Identification of molecular targets for esophageal carcinoma diagnosis using miRNA-seq and RNA-seq data from The Cancer Genome Atlas: a study of 187 cases.

Esophageal carcinoma (ESCA) is one of the most common malignancies worldwide, and its pathogenesis is complex. In this study, we identified differentially expressed miRNAs (DEMs) and genes (DEGs) of ESCA from The Cancer Genome Atlas (TCGA) database. The diagnostic values of DEMs were determined by receiver operating characteristic (ROC) analyses and validated based on data from Gene Expression Omnibus (GEO). The top five DEMs with the best diagnostic values were selected, and their potential targets were predicted by various in silico methods. These target genes were then identified among the DEGs from TCGA. Furthermore, the overlapping genes were subjected to protein-protein interaction (PPI) analysis, Gene Ontology (GO) and Kyoto Encyclopedia of Genes and Genomes (KEGG) pathway analyses. The miRNA-transcription factor (TF) regulatory relations were determined using CircuitsDB and TransmiR. Finally, the regulatory networks of miRNA-TF and miRNA-gene were constructed and analyzed. A total of 136 DEMs and 3541 DEGs were identified in ESCA. The top five DEMs with the highest area under the receiver operating characteristic curve (AUC) values were miRNA-93 (0.953), miRNA-21 (0.928), miRNA-4746 (0.915), miRNA-196a-1 (0.906) and miRNA-196a-2 (0.906). The combined AUC of these five DEMs was 0.985. The KEGG analysis with 349 overlapping genes showed that the calcium signaling pathway and the neuroactive ligand-receptor interaction were the most relevant pathways.
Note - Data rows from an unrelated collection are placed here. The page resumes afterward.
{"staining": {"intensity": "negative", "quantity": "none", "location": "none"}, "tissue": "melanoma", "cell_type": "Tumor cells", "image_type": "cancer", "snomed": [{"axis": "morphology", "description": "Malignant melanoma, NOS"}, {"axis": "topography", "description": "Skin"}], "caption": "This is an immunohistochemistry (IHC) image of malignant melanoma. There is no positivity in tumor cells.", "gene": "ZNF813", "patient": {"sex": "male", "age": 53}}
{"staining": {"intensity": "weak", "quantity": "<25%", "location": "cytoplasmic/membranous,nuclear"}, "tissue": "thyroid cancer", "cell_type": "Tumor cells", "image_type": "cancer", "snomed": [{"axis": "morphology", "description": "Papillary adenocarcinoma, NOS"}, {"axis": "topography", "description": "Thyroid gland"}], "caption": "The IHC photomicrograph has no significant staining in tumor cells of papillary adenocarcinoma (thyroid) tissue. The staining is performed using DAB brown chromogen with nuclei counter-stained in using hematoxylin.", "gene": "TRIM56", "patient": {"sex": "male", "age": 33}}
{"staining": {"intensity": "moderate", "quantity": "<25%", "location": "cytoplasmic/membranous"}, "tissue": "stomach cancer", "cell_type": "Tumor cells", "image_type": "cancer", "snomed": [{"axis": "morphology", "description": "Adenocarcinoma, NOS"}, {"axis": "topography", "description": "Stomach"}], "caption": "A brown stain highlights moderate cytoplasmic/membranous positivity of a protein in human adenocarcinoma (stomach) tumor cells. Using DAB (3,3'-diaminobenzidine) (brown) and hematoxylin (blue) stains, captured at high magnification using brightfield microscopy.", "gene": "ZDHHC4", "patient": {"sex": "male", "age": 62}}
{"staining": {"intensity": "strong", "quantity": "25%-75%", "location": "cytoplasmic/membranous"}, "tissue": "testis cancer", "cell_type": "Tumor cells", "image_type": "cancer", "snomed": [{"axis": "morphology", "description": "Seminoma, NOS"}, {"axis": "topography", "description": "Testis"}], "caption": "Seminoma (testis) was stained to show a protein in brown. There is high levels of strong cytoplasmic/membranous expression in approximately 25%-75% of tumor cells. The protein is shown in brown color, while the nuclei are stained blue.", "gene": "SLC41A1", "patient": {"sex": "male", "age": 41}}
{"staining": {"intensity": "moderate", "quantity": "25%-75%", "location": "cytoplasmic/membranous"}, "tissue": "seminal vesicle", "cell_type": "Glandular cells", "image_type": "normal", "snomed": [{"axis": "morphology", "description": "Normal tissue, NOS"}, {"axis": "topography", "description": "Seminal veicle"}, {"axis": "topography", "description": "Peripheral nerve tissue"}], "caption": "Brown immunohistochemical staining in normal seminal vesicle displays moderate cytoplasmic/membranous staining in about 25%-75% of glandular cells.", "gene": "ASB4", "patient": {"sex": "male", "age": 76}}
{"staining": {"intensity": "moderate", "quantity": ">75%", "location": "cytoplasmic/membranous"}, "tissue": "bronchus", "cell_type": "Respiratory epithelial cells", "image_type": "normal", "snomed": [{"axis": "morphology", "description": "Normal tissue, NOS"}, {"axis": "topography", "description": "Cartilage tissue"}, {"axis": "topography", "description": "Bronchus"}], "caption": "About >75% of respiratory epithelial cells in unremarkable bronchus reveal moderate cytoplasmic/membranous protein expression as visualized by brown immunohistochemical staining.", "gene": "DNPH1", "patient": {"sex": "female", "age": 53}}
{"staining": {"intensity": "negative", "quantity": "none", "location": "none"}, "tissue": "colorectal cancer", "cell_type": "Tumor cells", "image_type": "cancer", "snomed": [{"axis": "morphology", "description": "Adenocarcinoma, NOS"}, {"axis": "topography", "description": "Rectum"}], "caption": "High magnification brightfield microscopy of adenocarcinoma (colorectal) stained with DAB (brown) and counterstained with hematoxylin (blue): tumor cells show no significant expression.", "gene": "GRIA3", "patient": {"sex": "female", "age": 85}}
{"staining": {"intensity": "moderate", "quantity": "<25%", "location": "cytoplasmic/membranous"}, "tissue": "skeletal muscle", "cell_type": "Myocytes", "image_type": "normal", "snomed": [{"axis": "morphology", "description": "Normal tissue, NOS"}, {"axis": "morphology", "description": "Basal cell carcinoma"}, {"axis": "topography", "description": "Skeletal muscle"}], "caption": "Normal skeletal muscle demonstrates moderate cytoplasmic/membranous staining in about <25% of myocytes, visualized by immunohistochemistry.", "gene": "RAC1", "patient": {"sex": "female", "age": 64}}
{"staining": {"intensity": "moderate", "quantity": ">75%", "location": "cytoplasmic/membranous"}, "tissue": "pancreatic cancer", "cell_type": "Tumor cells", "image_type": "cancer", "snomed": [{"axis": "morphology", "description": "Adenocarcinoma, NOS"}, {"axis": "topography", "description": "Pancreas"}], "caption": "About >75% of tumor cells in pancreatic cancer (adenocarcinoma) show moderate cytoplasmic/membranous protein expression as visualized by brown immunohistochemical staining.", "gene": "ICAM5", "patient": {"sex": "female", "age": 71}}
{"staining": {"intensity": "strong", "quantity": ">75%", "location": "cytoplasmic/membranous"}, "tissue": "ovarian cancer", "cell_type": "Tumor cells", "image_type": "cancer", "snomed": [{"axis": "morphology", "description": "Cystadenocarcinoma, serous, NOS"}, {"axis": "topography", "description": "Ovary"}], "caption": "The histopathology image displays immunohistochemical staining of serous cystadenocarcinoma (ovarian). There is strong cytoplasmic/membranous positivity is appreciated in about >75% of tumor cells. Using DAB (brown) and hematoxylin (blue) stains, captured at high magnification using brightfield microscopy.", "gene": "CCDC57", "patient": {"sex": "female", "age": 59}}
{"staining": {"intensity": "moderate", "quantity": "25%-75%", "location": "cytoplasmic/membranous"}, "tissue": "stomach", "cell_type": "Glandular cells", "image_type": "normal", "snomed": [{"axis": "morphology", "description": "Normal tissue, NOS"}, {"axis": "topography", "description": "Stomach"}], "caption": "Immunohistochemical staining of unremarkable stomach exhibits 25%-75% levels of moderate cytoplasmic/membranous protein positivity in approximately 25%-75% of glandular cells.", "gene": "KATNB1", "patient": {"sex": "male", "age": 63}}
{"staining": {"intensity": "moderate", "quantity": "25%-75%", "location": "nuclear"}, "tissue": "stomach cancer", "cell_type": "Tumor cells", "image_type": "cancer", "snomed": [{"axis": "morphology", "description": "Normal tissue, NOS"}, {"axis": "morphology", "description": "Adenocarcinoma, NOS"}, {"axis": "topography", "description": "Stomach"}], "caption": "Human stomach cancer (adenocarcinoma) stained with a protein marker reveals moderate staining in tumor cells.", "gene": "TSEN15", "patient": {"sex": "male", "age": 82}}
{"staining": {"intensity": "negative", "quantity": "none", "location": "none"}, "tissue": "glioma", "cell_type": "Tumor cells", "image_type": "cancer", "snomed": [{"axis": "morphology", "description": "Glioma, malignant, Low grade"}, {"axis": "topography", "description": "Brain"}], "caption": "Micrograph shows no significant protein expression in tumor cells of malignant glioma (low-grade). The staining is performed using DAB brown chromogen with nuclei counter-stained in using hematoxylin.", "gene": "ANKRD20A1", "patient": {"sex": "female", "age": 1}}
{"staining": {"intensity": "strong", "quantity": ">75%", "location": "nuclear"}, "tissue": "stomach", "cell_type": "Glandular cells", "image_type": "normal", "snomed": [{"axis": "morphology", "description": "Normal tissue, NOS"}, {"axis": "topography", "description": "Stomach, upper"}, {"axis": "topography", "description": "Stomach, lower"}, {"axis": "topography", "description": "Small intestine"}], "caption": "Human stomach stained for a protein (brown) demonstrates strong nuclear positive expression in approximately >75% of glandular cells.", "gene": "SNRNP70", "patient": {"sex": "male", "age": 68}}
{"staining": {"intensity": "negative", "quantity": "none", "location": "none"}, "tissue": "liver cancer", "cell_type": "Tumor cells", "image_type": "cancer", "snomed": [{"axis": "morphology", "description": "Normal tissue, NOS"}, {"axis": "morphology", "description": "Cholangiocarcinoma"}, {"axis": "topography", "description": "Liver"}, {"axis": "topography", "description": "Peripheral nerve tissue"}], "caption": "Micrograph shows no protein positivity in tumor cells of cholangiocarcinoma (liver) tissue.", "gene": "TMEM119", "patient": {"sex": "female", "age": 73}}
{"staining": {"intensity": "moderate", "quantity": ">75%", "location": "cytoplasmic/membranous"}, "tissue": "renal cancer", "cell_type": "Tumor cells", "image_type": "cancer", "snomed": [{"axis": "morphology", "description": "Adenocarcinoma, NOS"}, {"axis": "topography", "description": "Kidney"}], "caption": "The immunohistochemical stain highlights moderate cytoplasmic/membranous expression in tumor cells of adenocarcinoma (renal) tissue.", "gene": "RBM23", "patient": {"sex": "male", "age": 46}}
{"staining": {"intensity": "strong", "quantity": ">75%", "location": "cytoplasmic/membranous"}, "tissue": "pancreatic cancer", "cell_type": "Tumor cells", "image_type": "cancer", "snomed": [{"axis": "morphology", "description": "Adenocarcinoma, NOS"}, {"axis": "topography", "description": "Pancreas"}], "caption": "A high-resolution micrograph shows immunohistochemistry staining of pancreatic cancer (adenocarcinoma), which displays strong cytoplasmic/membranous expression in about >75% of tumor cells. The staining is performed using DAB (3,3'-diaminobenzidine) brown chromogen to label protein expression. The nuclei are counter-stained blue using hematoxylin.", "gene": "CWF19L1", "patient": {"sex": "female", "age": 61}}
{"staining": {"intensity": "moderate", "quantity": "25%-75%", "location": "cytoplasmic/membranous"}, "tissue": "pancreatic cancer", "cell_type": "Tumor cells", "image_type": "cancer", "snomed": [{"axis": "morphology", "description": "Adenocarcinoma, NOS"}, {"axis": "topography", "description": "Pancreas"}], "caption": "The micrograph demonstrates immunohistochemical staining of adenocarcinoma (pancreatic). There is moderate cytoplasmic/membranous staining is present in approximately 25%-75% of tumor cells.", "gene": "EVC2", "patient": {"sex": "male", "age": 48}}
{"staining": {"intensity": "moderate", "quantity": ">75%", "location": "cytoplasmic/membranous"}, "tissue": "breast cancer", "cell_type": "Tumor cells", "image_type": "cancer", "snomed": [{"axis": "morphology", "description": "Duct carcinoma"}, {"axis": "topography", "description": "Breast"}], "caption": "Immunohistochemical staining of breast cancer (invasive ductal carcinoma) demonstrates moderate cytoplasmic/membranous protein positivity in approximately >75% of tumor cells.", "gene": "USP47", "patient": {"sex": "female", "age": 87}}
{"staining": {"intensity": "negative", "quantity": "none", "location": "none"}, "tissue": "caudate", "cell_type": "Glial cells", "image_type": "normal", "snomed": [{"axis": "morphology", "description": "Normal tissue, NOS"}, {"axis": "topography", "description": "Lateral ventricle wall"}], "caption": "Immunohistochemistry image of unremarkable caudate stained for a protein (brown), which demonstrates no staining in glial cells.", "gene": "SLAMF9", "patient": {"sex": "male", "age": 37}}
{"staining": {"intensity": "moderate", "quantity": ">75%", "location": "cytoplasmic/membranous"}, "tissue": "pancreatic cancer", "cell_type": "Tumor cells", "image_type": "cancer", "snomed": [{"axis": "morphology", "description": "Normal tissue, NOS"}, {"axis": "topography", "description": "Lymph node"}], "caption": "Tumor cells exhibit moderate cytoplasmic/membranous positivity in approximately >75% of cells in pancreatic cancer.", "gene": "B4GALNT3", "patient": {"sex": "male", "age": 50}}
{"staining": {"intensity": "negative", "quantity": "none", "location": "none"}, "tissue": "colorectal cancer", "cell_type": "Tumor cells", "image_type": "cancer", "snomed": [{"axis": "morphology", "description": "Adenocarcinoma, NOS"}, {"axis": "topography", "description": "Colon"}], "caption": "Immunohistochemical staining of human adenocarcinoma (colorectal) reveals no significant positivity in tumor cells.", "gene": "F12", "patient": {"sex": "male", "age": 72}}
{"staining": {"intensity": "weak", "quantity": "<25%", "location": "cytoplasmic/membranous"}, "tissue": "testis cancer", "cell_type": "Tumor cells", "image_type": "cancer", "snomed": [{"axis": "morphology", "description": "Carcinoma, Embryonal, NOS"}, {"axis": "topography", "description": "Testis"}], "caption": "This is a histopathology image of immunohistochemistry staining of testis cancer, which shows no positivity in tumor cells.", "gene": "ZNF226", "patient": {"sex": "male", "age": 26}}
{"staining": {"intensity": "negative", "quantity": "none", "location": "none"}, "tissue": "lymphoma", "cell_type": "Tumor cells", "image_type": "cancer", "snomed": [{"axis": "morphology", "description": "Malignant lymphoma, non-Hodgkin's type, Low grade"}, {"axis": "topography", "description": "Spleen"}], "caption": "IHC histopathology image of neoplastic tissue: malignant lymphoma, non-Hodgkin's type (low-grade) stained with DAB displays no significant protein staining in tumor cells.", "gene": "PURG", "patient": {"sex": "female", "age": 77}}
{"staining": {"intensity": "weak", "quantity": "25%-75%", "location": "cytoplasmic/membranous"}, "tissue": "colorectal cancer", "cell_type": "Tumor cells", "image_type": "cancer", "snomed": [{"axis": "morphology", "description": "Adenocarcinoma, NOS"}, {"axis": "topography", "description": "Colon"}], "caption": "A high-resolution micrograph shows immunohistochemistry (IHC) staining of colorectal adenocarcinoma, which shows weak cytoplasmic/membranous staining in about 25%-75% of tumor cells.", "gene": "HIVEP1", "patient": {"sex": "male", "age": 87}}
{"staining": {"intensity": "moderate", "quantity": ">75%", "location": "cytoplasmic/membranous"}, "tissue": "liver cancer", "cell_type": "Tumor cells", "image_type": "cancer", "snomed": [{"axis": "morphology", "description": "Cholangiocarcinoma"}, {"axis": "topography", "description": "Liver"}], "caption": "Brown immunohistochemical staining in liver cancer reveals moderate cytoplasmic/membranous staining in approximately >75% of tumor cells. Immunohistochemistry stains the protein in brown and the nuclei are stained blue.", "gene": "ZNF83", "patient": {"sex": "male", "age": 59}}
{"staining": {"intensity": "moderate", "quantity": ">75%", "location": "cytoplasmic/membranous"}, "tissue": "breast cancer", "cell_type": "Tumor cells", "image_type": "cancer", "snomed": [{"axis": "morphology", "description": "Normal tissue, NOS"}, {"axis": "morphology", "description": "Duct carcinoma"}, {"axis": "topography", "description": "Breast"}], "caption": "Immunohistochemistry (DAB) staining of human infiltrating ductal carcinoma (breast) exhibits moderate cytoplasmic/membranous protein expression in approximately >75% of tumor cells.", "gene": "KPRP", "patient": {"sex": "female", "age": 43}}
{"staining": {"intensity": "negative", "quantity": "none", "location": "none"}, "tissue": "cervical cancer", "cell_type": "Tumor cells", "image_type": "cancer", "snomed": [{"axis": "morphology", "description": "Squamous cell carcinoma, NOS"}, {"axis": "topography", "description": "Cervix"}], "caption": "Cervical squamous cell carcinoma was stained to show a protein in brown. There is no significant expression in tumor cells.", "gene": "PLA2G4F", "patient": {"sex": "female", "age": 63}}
The regulatory networks of miRNA-TF and miRNA-gene, including 38 miRNA-TF and 560 miRNA-gene pairs, were successfully established. Our findings may provide new insights into the molecular mechanisms of ESCA pathogenesis. Future research will aim to explore the role of novel miRNAs in the pathogenesis and improve the early diagnosis of ESCA.